COLUMN: In defence of drones

Don't be afraid – they're a hit-and-crash affair for users, anyway.

For those of you terrified every time you hear the word drone in the media, I’m going to drone on with some revelations.

Last Sunday, you might have collapsed at the thought that no fewer than 36 users of radio-controlled quadcopters had invaded the Cloverdale Agriplex.

The buzzing, the built-in cameras, the 3D goggles… they might have pushed you over the edge thinking Big Brother had taken control, ready to vapourize your privacy.

Forget the paranoia for a moment.

These were folks from the West Coast Drone Racing League, who held the start of their first indoor series, all in the safety of a net that enveloped the oval inside the building.

Drones – a rather inaccurate term, as these things are controlled by the user at all times – are (usually) expensive, finicky, fragile and unreliable toys.

But they’re also a lot of fun.

In 2015, for a few months, I took my turn at learning to fly one, then a second, then a third. They’re all dead now.

My enthusiasm lasted long enough to say that I experienced them as a bad pilot, and might return to the business when they get better and cheaper.

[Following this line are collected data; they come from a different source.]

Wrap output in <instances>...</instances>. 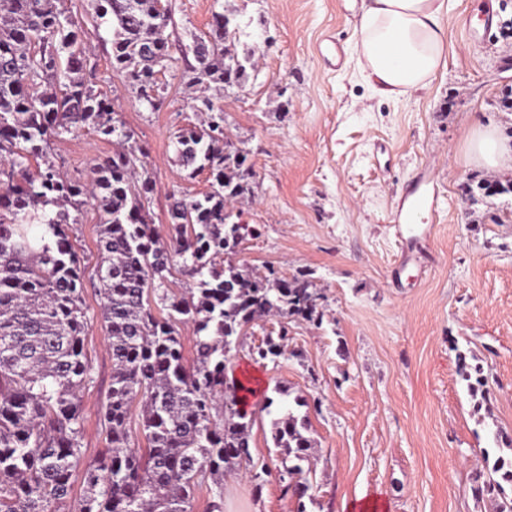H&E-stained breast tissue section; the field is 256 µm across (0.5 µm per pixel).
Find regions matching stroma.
<instances>
[{
    "instance_id": "1",
    "label": "stroma",
    "mask_w": 512,
    "mask_h": 512,
    "mask_svg": "<svg viewBox=\"0 0 512 512\" xmlns=\"http://www.w3.org/2000/svg\"><path fill=\"white\" fill-rule=\"evenodd\" d=\"M92 0H64L92 47L96 90L118 119L153 191L149 212L169 232L171 195L208 191L207 173L187 178L176 157L180 130L198 127L192 107L195 59L188 46L214 13L235 12L241 47L257 62L243 86L212 91L224 130L253 166L250 198L235 204L255 227L234 261L265 273L304 272L321 299V323L264 318L245 328L226 372L259 386L251 456L224 478L223 512H492L476 496L487 472L482 449L512 436V196L472 205L465 185L492 177L471 162V115L512 138V0H449L442 17L446 64L423 88L383 97L363 80L355 28L364 0H163L172 60L165 104L141 105L112 67V27L97 25ZM490 7L493 23L470 39L466 18ZM116 145L93 131L64 135L50 151L69 178L87 182L96 158ZM426 180L436 215L403 246L392 215L403 191ZM72 237L83 256L84 351L92 367L82 392L84 459L108 447L103 407L112 356L96 275L99 213L81 210ZM287 329L282 353L259 359L267 335ZM480 365L487 396L472 395L461 363ZM303 399L313 442L304 501L286 492L271 428L284 404Z\"/></svg>"
}]
</instances>
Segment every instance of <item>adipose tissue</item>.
<instances>
[{
	"label": "adipose tissue",
	"instance_id": "adipose-tissue-1",
	"mask_svg": "<svg viewBox=\"0 0 512 512\" xmlns=\"http://www.w3.org/2000/svg\"><path fill=\"white\" fill-rule=\"evenodd\" d=\"M445 10L446 0H367L355 47L361 74L377 93L393 97L422 88L444 65ZM468 152L482 167L512 170V141L482 120L472 124Z\"/></svg>",
	"mask_w": 512,
	"mask_h": 512
}]
</instances>
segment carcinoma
<instances>
[{
    "label": "carcinoma",
    "mask_w": 512,
    "mask_h": 512,
    "mask_svg": "<svg viewBox=\"0 0 512 512\" xmlns=\"http://www.w3.org/2000/svg\"><path fill=\"white\" fill-rule=\"evenodd\" d=\"M96 18L112 24V67L124 72L141 102L152 103L158 63L169 57L168 10L159 0H94ZM235 17L222 13L191 51L193 82L209 89L238 83L255 52L230 49ZM81 24L63 0H0V512H56L75 479L84 494L78 512H191L199 478L213 480L211 509L222 508L224 473L250 460L253 413L224 409L240 383L224 375L227 341L270 313L318 321L310 281L274 269L253 277L224 259L236 252L247 224L231 221L233 202L248 190L242 151L226 152L223 110L203 93L194 108L207 113L199 128L179 132L176 152L193 178L212 177L199 197L171 196L169 238L149 237L144 199L149 180L132 152L98 161L88 183L65 176L50 141L91 130L122 145L132 138L106 95L87 79ZM472 203L512 195V181L468 188ZM99 212L101 310L112 354V388L103 411L111 447L82 462L81 391L91 379L84 352L87 319L80 262L71 226L86 200ZM193 288L153 314L151 295L165 283L172 255ZM194 325L195 357L188 362L176 329ZM467 388L484 387L461 363ZM142 406L147 445L133 448L128 428L133 402ZM309 421L288 410L272 423L274 447L290 478L304 473L312 441ZM493 477L477 494H505L512 458H496Z\"/></svg>",
    "instance_id": "1"
}]
</instances>
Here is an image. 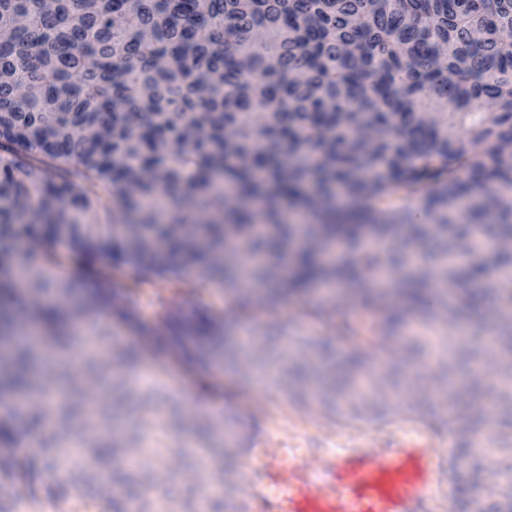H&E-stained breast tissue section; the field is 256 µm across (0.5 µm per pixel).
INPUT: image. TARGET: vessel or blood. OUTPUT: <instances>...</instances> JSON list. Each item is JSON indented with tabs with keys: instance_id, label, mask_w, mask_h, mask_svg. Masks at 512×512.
I'll return each mask as SVG.
<instances>
[{
	"instance_id": "obj_1",
	"label": "vessel or blood",
	"mask_w": 512,
	"mask_h": 512,
	"mask_svg": "<svg viewBox=\"0 0 512 512\" xmlns=\"http://www.w3.org/2000/svg\"><path fill=\"white\" fill-rule=\"evenodd\" d=\"M246 497L251 512H435L448 431L429 422L360 428L317 460L254 438Z\"/></svg>"
}]
</instances>
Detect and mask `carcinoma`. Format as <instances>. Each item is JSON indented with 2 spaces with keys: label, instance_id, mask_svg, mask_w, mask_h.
<instances>
[{
  "label": "carcinoma",
  "instance_id": "carcinoma-1",
  "mask_svg": "<svg viewBox=\"0 0 512 512\" xmlns=\"http://www.w3.org/2000/svg\"><path fill=\"white\" fill-rule=\"evenodd\" d=\"M511 142L512 0H210L204 11L195 0H0V337H12L0 350V494L25 485L24 512L68 494L88 512H247L207 465L224 458L230 417L207 420L181 453L205 494H166L130 459L164 447L159 421L181 427L179 398L130 377L140 343L164 357L190 339L199 371L234 370L247 349L197 289L229 293L253 323L255 284L271 310L318 281L345 283L365 312L360 328L344 325L351 354L338 364L324 348L270 381L345 424L382 416L395 384L359 382L361 337L481 315L484 264L429 282L444 232L467 246L512 240ZM480 190L496 205L462 209ZM290 205L344 251L333 265L309 246L294 252L287 288H273L295 234ZM226 224L244 234L233 255ZM366 229L388 244L402 232L419 251L399 308L380 305L367 276L399 258L364 252ZM97 262L87 277L62 273ZM493 270L508 351L512 253ZM147 288L152 321L140 310ZM24 312L39 350L23 337ZM112 321L132 341L113 352L121 369L103 374L83 344L107 345ZM261 348L251 366L266 376L281 356L269 338ZM498 398L512 426L510 366ZM479 473L455 468L450 495L463 502Z\"/></svg>",
  "mask_w": 512,
  "mask_h": 512
}]
</instances>
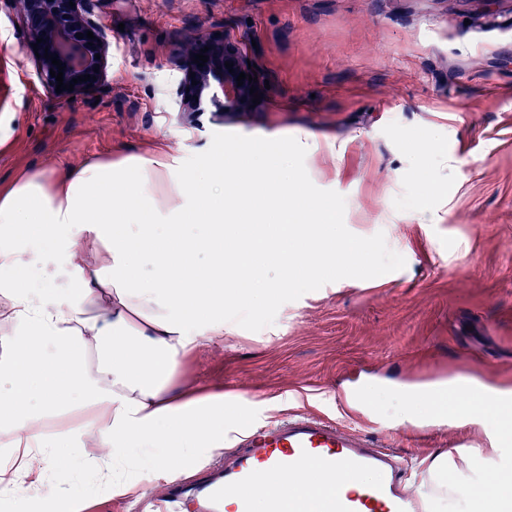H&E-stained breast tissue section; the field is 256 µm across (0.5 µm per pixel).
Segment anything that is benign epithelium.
<instances>
[{
	"mask_svg": "<svg viewBox=\"0 0 512 512\" xmlns=\"http://www.w3.org/2000/svg\"><path fill=\"white\" fill-rule=\"evenodd\" d=\"M21 26L32 44H38L39 58L35 59V69L39 78L51 90L56 91V78L50 71H58L57 66L44 54L58 55L62 61L63 83L73 85V90H64L61 95L87 91V83L72 84V79L88 74L92 77V87H97L106 76L111 43L106 24L94 13L92 0H10ZM75 6H70V3ZM93 32L95 39H79L78 33ZM42 42H37V39ZM208 48V62L199 67L192 61L200 49ZM177 57L184 77L180 85L179 100L174 111L181 118L190 121V113L203 112L210 108L216 115L226 118L254 108L251 87L255 83L243 80L237 85L239 73L254 74L248 68V56L240 42L229 33L220 35L196 32L181 42ZM233 63L234 72H229L225 62ZM99 72H94V67ZM195 77H190V73ZM197 84H192V81Z\"/></svg>",
	"mask_w": 512,
	"mask_h": 512,
	"instance_id": "1",
	"label": "benign epithelium"
}]
</instances>
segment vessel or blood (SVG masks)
I'll return each mask as SVG.
<instances>
[{"label": "vessel or blood", "mask_w": 512, "mask_h": 512, "mask_svg": "<svg viewBox=\"0 0 512 512\" xmlns=\"http://www.w3.org/2000/svg\"><path fill=\"white\" fill-rule=\"evenodd\" d=\"M302 469L318 473L328 512H425L423 502L406 493V472L393 451L379 449L372 437L339 422L312 415H293L251 430L235 441L218 476L191 490L171 485L157 502L174 505L177 512L189 499L197 502L199 512H249L245 490ZM367 471L376 474L375 483L349 485V478ZM233 491L239 497L229 509L225 496Z\"/></svg>", "instance_id": "obj_1"}]
</instances>
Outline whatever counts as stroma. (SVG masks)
<instances>
[{"instance_id": "stroma-1", "label": "stroma", "mask_w": 512, "mask_h": 512, "mask_svg": "<svg viewBox=\"0 0 512 512\" xmlns=\"http://www.w3.org/2000/svg\"><path fill=\"white\" fill-rule=\"evenodd\" d=\"M112 54L94 92L56 97L9 0H0V184L35 167L139 154L166 135L192 168L220 147L274 138L316 196L334 201L336 247L369 251L373 278L283 285L278 305L235 319L186 379L263 425L314 413L403 452L406 488L440 512L439 483L481 490L512 476L493 417L398 425L375 389L479 381L512 391V0H98ZM242 40L267 88L248 112L187 124L170 104L176 43L192 30ZM315 157L295 153L297 133ZM440 138L439 154L411 145Z\"/></svg>"}]
</instances>
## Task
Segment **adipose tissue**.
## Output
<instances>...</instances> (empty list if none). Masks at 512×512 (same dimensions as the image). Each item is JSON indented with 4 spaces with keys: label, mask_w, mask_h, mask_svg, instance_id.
<instances>
[{
    "label": "adipose tissue",
    "mask_w": 512,
    "mask_h": 512,
    "mask_svg": "<svg viewBox=\"0 0 512 512\" xmlns=\"http://www.w3.org/2000/svg\"><path fill=\"white\" fill-rule=\"evenodd\" d=\"M299 181L275 141L183 168L160 136L141 154L0 186V497L85 512L102 495L157 494L222 459L229 434L246 435L228 425L223 391L193 387L183 369L238 313L279 302L276 289L253 287L259 264L292 284L298 268L310 284L335 266L333 205ZM203 182L211 190L196 192ZM311 241L322 268L307 263ZM482 404L442 384L398 398L395 415L472 420ZM292 483L307 512H326L310 470L261 483L251 512H270L271 486ZM443 498L451 512H512V484L490 501L466 483Z\"/></svg>",
    "instance_id": "1"
}]
</instances>
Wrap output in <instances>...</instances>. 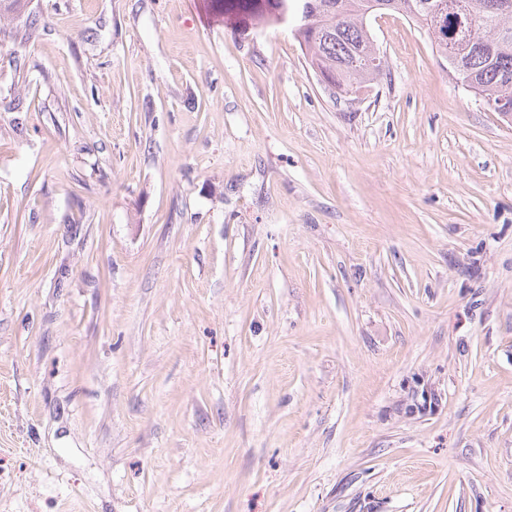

They never lasted terribly long in flight, were hard to direct at a distance and tended to need spare propellers at the time of purchase.

Control – remember, these were fairly basic models – was best described as a hit-and-crash affair.

Being able to turn one around in mid-air and fly it towards you can best be described as theoretical.

One of them had a basic screen on the hand controller and a camera on the drone itself.

The screen worked properly for about a day and I never got the hang of using that before I had to revert to seat-of-the-pants flying.

In contrast, the West Coast pilots are kitted out with modern 3D viewers, their eyeballs essentially inside the drone as it’s flying. I’ve never experienced it myself, but it looks like fun.

No cash, though. Maybe next decade.

Canada has laxer rules about drone use than the U.S., where fear of the unknown is abundant.

In the U.S., you need to register your drone if it weighs more .55 lbs. or two sticks of butter. It says so on the FAA registration website, which currently has a 20-per-cent off holiday sale. Order now!

Transport Canada, on the other hand, suggests you be responsible.

Dos: Fly your drone with charged batteries, in daylight, away from private property, etc.

Don’ts: Fly your drone over 90 metres up, or where you can’t see it, or where you may endanger or distract someone or damage someone’s property.

In other words, like when I tell my cats in the morning when I leave the house: Don’t do anything stupid.

Boaz Joseph is a photojournalist with The Leader.